**What you need to do**
Retype every line of the records below word for word, leaving out the picture markers.

[Stored data entries]
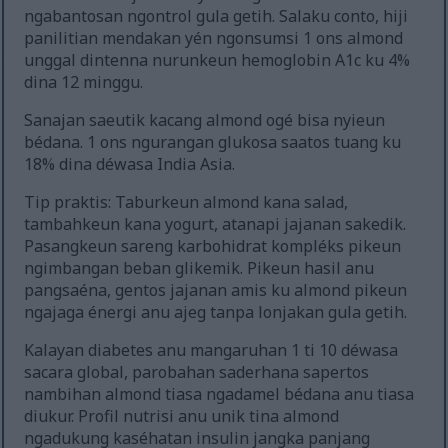
ngabantosan ngontrol gula getih. Salaku conto, hiji
panilitian mendakan yén ngonsumsi 1 ons almond
unggal dintenna nurunkeun hemoglobin A1c ku 4%
dina 12 minggu.
Sanajan saeutik kacang almond ogé bisa nyieun
bédana. 1 ons ngurangan glukosa saatos tuang ku
18% dina déwasa India Asia.
Tip praktis: Taburkeun almond kana salad,
tambahkeun kana yogurt, atanapi jajanan sakedik.
Pasangkeun sareng karbohidrat kompléks pikeun
ngimbangan beban glikemik. Pikeun hasil anu
pangsaéna, gentos jajanan amis ku almond pikeun
ngajaga énergi anu ajeg tanpa lonjakan gula getih.
Kalayan diabetes anu mangaruhan 1 ti 10 déwasa
sacara global, parobahan saderhana sapertos
nambihan almond tiasa ngadamel bédana anu tiasa
diukur. Profil nutrisi anu unik tina almond
ngadukung kaséhatan insulin jangka panjang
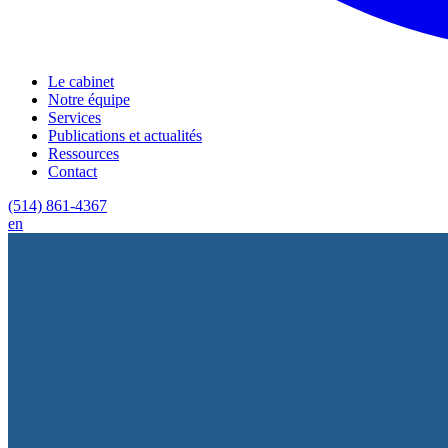
Le cabinet
Notre équipe
Services
Publications et actualités
Ressources
Contact
(514) 861-4367
en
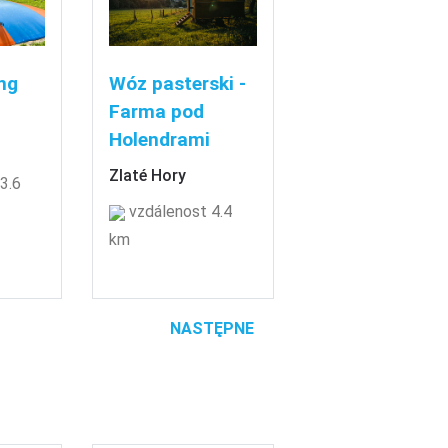
ng
Wóz pasterski -
Farma pod
Holendrami
Zlaté Hory
3.6
vzdálenost 4.4
km
NASTĘPNE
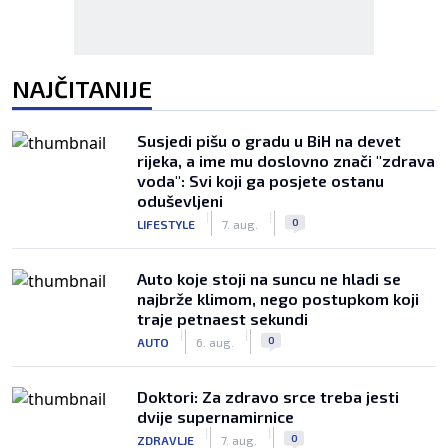
NAJČITANIJE
Susjedi pišu o gradu u BiH na devet
rijeka, a ime mu doslovno znači "zdrava
voda": Svi koji ga posjete ostanu
oduševljeni
|
|
0
LIFESTYLE
7. aug.
Auto koje stoji na suncu ne hladi se
najbrže klimom, nego postupkom koji
traje petnaest sekundi
|
|
0
AUTO
6. aug.
Doktori: Za zdravo srce treba jesti
dvije supernamirnice
|
|
0
ZDRAVLJE
7. aug.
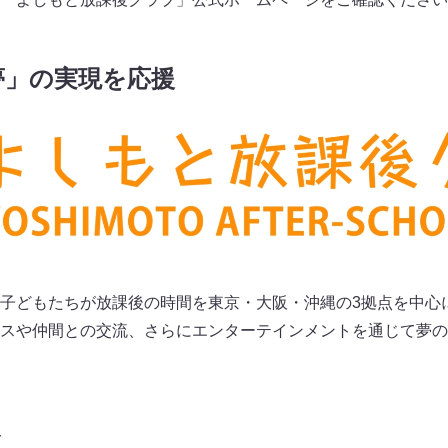
夢」の実現を応援
子どもたちが放課後の時間を東京・大阪・沖縄の3拠点を中心
スや仲間との交流、さらにエンターテインメントを通じて夢の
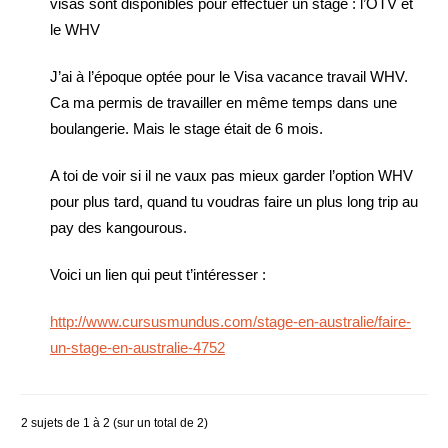
visas sont disponibles pour effectuer un stage : l’OTV et
le WHV
J’ai à l’époque optée pour le Visa vacance travail WHV.
Ca ma permis de travailler en même temps dans une
boulangerie. Mais le stage était de 6 mois.
A toi de voir si il ne vaux pas mieux garder l’option WHV
pour plus tard, quand tu voudras faire un plus long trip au
pay des kangourous.
Voici un lien qui peut t’intéresser :
http://www.cursusmundus.com/stage-en-australie/faire-
un-stage-en-australie-4752
2 sujets de 1 à 2 (sur un total de 2)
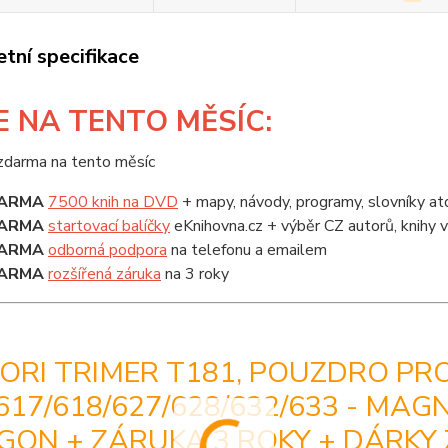
tní specifikace
E
NA TENTO MĚSÍC:
ARMA
7500 knih na DVD
+ mapy, návody, programy, slovníky at
ARMA
startovací balíčky
eKnihovna.cz + výběr CZ autorů, knihy
ARMA
odborná podpora
na telefonu a emailem
ARMA
rozšířená záruka
na 3 roky
ORI TRIMER T181, POUZDRO PR
617/618/627/628/632/633 - MAG
GON + ZÁRUKA 3 ROKY + DÁRK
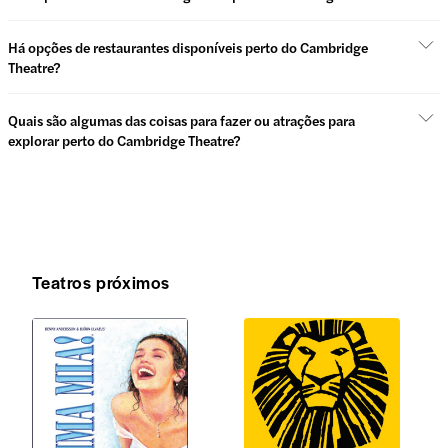
Há opções de restaurantes disponíveis perto do Cambridge
Theatre?
Quais são algumas das coisas para fazer ou atrações para
explorar perto do Cambridge Theatre?
Teatros próximos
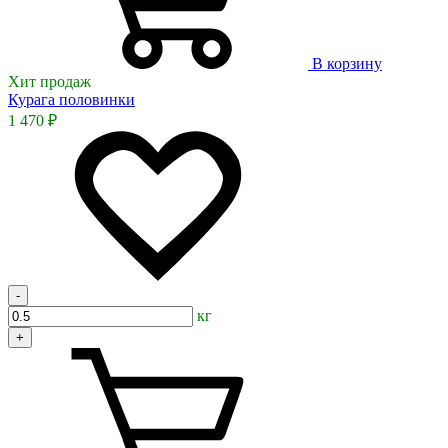
В корзину
Хит продаж
Курага половинки
1 470 ₽
-
кг
+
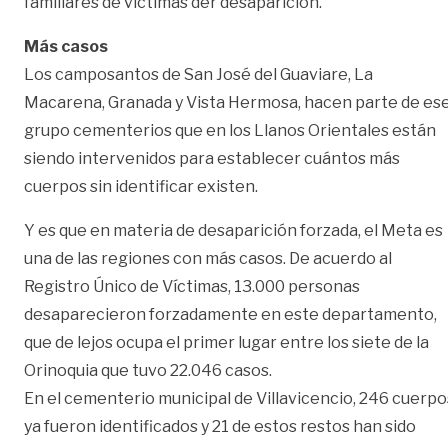
familiares de víctimas der desaparición.
Más casos
Los camposantos de San José del Guaviare, La
Macarena, Granada y Vista Hermosa, hacen parte de es
grupo cementerios que en los Llanos Orientales están
siendo intervenidos para establecer cuántos más
cuerpos sin identificar existen.
Y es que en materia de desaparición forzada, el Meta es
una de las regiones con más casos. De acuerdo al
Registro Único de Víctimas, 13.000 personas
desaparecieron forzadamente en este departamento,
que de lejos ocupa el primer lugar entre los siete de la
Orinoquia que tuvo 22.046 casos.
En el cementerio municipal de Villavicencio, 246 cuerpo
ya fueron identificados y 21 de estos restos han sido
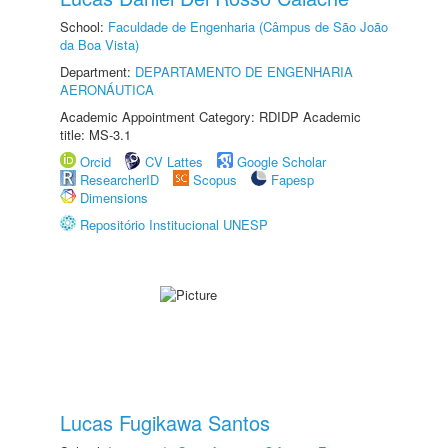
School:
Faculdade de Engenharia (Câmpus de São João
da Boa Vista)
Department:
DEPARTAMENTO DE ENGENHARIA
AERONÁUTICA
Academic Appointment Category: RDIDP Academic
title: MS-3.1
Orcid
CV Lattes
Google Scholar
ResearcherID
Scopus
Fapesp
Dimensions
Repositório Institucional UNESP
Lucas Fugikawa Santos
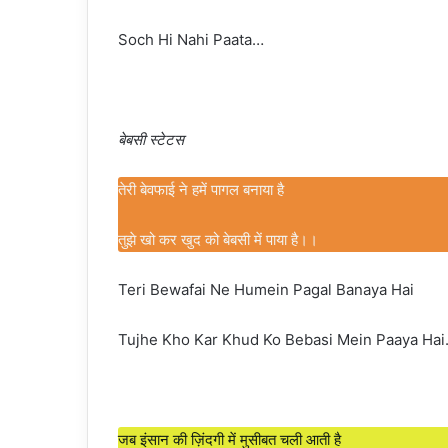
Soch Hi Nahi Paata…
बेबसी स्टेटस
तेरी बेवफाई ने हमें पागल बनाया है
तुझे खो कर खुद को बेबसी में पाया है।।
Teri Bewafai Ne Humein Pagal Banaya Hai
Tujhe Kho Kar Khud Ko Bebasi Mein Paaya Hai.
जब इंसान की ज़िंदगी में मुसीबत चली आती है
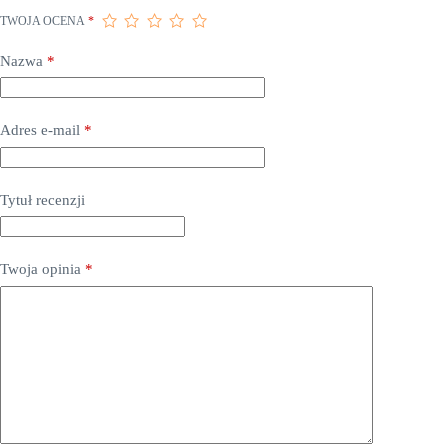
TWOJA OCENA
*
Nazwa
*
Adres e-mail
*
Tytuł recenzji
Twoja opinia
*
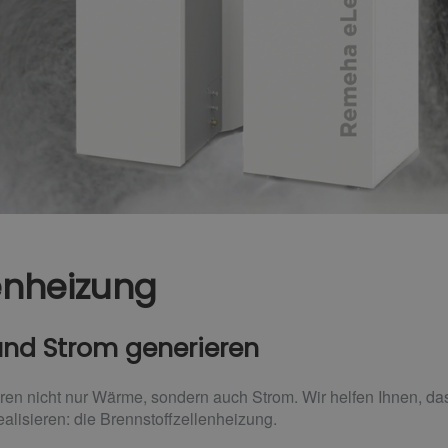
enheizung
und Strom generieren
ren nicht nur Wärme, sondern auch Strom. Wir helfen Ihnen, da
alisieren: die Brennstoffzellenheizung.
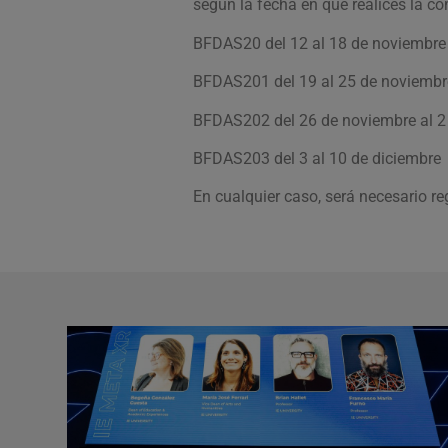
según la fecha en que realices la c
BFDAS20 del 12 al 18 de noviembre
BFDAS201 del 19 al 25 de noviembr
BFDAS202 del 26 de noviembre al 2
BFDAS203 del 3 al 10 de diciembre
En cualquier caso, será necesario re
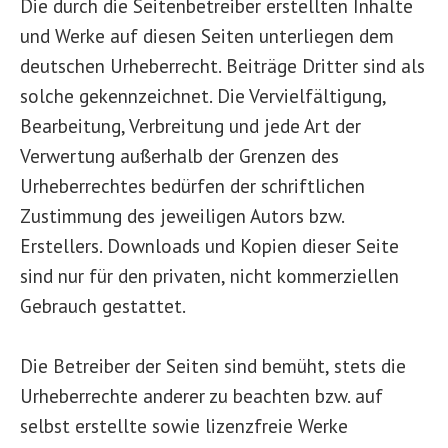
Die durch die Seitenbetreiber erstellten Inhalte
und Werke auf diesen Seiten unterliegen dem
deutschen Urheberrecht. Beiträge Dritter sind als
solche gekennzeichnet. Die Vervielfältigung,
Bearbeitung, Verbreitung und jede Art der
Verwertung außerhalb der Grenzen des
Urheberrechtes bedürfen der schriftlichen
Zustimmung des jeweiligen Autors bzw.
Erstellers. Downloads und Kopien dieser Seite
sind nur für den privaten, nicht kommerziellen
Gebrauch gestattet.
Die Betreiber der Seiten sind bemüht, stets die
Urheberrechte anderer zu beachten bzw. auf
selbst erstellte sowie lizenzfreie Werke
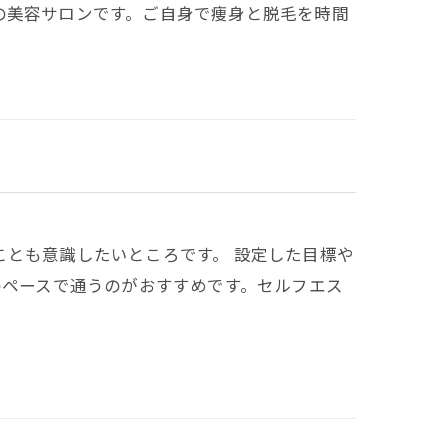
の美容サロンです。ご自身で痩身と脱毛を時間
う
ことも意識したいところです。 設定した目標や
のペースで通うのがおすすめです。セルフエス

**Solution for this problem**
ngabantosan ngontrol gula getih. Salaku conto, hiji
panilitian mendakan yén ngonsumsi 1 ons almond
unggal dintenna nurunkeun hemoglobin A1c ku 4%
dina 12 minggu.
Sanajan saeutik kacang almond ogé bisa nyieun
bédana. 1 ons ngurangan glukosa saatos tuang ku
18% dina déwasa India Asia.
Tip praktis: Taburkeun almond kana salad,
tambahkeun kana yogurt, atanapi jajanan sakedik.
Pasangkeun sareng karbohidrat kompléks pikeun
ngimbangan beban glikemik. Pikeun hasil anu
pangsaéna, gentos jajanan amis ku almond pikeun
ngajaga énergi anu ajeg tanpa lonjakan gula getih.
Kalayan diabetes anu mangaruhan 1 ti 10 déwasa
sacara global, parobahan saderhana sapertos
nambihan almond tiasa ngadamel bédana anu tiasa
diukur. Profil nutrisi anu unik tina almond
ngadukung kaséhatan insulin jangka panjang
Le cabinet
Notre équipe
Services
Publications et actualités
Ressources
Contact
(514) 861-4367
en
ng
Wóz pasterski -
Farma pod
Holendrami
Zlaté Hory
3.6
vzdálenost 4.4
km
NASTĘPNE
NAJČITANIJE
Susjedi pišu o gradu u BiH na devet
rijeka, a ime mu doslovno znači "zdrava
voda": Svi koji ga posjete ostanu
oduševljeni
|
|
0
LIFESTYLE
7. aug.
Auto koje stoji na suncu ne hladi se
najbrže klimom, nego postupkom koji
traje petnaest sekundi
|
|
0
AUTO
6. aug.
Doktori: Za zdravo srce treba jesti
dvije supernamirnice
|
|
0
ZDRAVLJE
7. aug.
夢」の実現を応援
子どもたちが放課後の時間を東京・大阪・沖縄の3拠点を中心
スや仲間との交流、さらにエンターテインメントを通じて夢の
visas sont disponibles pour effectuer un stage : l’OTV et
le WHV
J’ai à l’époque optée pour le Visa vacance travail WHV.
Ca ma permis de travailler en même temps dans une
boulangerie. Mais le stage était de 6 mois.
A toi de voir si il ne vaux pas mieux garder l’option WHV
pour plus tard, quand tu voudras faire un plus long trip au
pay des kangourous.
Voici un lien qui peut t’intéresser :
http://www.cursusmundus.com/stage-en-australie/faire-
un-stage-en-australie-4752
2 sujets de 1 à 2 (sur un total de 2)
tní specifikace
E
NA TENTO MĚSÍC:
ARMA
7500 knih na DVD
+ mapy, návody, programy, slovníky at
ARMA
startovací balíčky
eKnihovna.cz + výběr CZ autorů, knihy
ARMA
odborná podpora
na telefonu a emailem
ARMA
rozšířená záruka
na 3 roky
ORI TRIMER T181, POUZDRO PR
617/618/627/628/632/633 - MAG
GON + ZÁRUKA 3 ROKY + DÁRK
Há opções de restaurantes disponíveis perto do Cambridge
Theatre?
Quais são algumas das coisas para fazer ou atrações para
explorar perto do Cambridge Theatre?
Teatros próximos
В корзину
Хит продаж
Курага половинки
1 470 ₽
-
кг
+
familiares de víctimas der desaparición.
Más casos
Los camposantos de San José del Guaviare, La
Macarena, Granada y Vista Hermosa, hacen parte de es
grupo cementerios que en los Llanos Orientales están
siendo intervenidos para establecer cuántos más
cuerpos sin identificar existen.
Y es que en materia de desaparición forzada, el Meta es
una de las regiones con más casos. De acuerdo al
Registro Único de Víctimas, 13.000 personas
desaparecieron forzadamente en este departamento,
que de lejos ocupa el primer lugar entre los siete de la
Orinoquia que tuvo 22.046 casos.
En el cementerio municipal de Villavicencio, 246 cuerpo
ya fueron identificados y 21 de estos restos han sido
School:
Faculdade de Engenharia (Câmpus de São João
da Boa Vista)
Department:
DEPARTAMENTO DE ENGENHARIA
AERONÁUTICA
Academic Appointment Category: RDIDP Academic
title: MS-3.1
Orcid
CV Lattes
Google Scholar
ResearcherID
Scopus
Fapesp
Dimensions
Repositório Institucional UNESP
Lucas Fugikawa Santos
Soch Hi Nahi Paata…
बेबसी स्टेटस
तेरी बेवफाई ने हमें पागल बनाया है
तुझे खो कर खुद को बेबसी में पाया है।।
Teri Bewafai Ne Humein Pagal Banaya Hai
Tujhe Kho Kar Khud Ko Bebasi Mein Paaya Hai.
जब इंसान की ज़िंदगी में मुसीबत चली आती है
TWOJA OCENA
*
Nazwa
*
Adres e-mail
*
Tytuł recenzji
Twoja opinia
*
enheizung
und Strom generieren
ren nicht nur Wärme, sondern auch Strom. Wir helfen Ihnen, da
alisieren: die Brennstoffzellenheizung.
según la fecha en que realices la c
BFDAS20 del 12 al 18 de noviembre
BFDAS201 del 19 al 25 de noviembr
BFDAS202 del 26 de noviembre al 2
BFDAS203 del 3 al 10 de diciembre
En cualquier caso, será necesario re
Die durch die Seitenbetreiber erstellten Inhalte
und Werke auf diesen Seiten unterliegen dem
deutschen Urheberrecht. Beiträge Dritter sind als
solche gekennzeichnet. Die Vervielfältigung,
Bearbeitung, Verbreitung und jede Art der
Verwertung außerhalb der Grenzen des
Urheberrechtes bedürfen der schriftlichen
Zustimmung des jeweiligen Autors bzw.
Erstellers. Downloads und Kopien dieser Seite
sind nur für den privaten, nicht kommerziellen
Gebrauch gestattet.
Die Betreiber der Seiten sind bemüht, stets die
Urheberrechte anderer zu beachten bzw. auf
selbst erstellte sowie lizenzfreie Werke
の美容サロンです。ご自身で痩身と脱毛を時間
う
ことも意識したいところです。 設定した目標や
のペースで通うのがおすすめです。セルフエス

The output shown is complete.